━━━ Material for this task

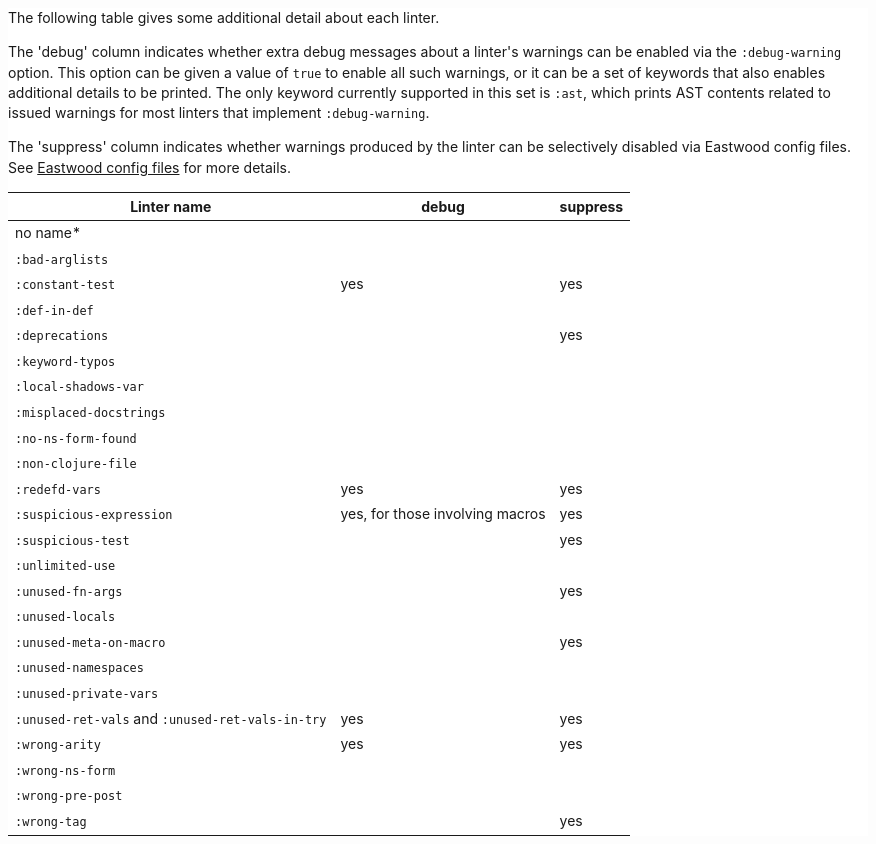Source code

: The following table gives some additional detail about each linter.

The 'debug' column indicates whether extra debug messages about a
linter's warnings can be enabled via the `:debug-warning` option.
This option can be given a value of `true` to enable all such
warnings, or it can be a set of keywords that also enables additional
details to be printed.  The only keyword currently supported in this
set is `:ast`, which prints AST contents related to issued warnings
for most linters that implement `:debug-warning`.

The 'suppress' column indicates whether warnings produced by the
linter can be selectively disabled via Eastwood config files.  See
[Eastwood config files](#eastwood-config-files) for more details.

| Linter name | debug | suppress |
| ----------- | ----- | -------- |
| no name*                 |  |  |
| `:bad-arglists`          |  |  |
| `:constant-test`         | yes | yes |
| `:def-in-def`            |  |  |
| `:deprecations`          |  | yes |
| `:keyword-typos`         |  |  |
| `:local-shadows-var`     |  |  |
| `:misplaced-docstrings`  |  |  |
| `:no-ns-form-found`      |  |  |
| `:non-clojure-file`      |  |  |
| `:redefd-vars`           | yes | yes |
| `:suspicious-expression` | yes, for those involving macros | yes |
| `:suspicious-test`       |  | yes |
| `:unlimited-use`         |  |  |
| `:unused-fn-args`        |  | yes  |
| `:unused-locals`         |  |  |
| `:unused-meta-on-macro`  |  | yes |
| `:unused-namespaces`     |  |  |
| `:unused-private-vars`   |  |  |
| `:unused-ret-vals` and `:unused-ret-vals-in-try` | yes | yes |
| `:wrong-arity`           | yes | yes |
| `:wrong-ns-form`         |  |  |
| `:wrong-pre-post`        |  |  |
| `:wrong-tag`             |  | yes |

━━━━━━

-- Work to be completed --
Show the lines where the word "column" appears in the entries.

-- Response for this exercise --
The 'debug' column indicates whether extra debug messages about a
The 'suppress' column indicates whether warnings produced by the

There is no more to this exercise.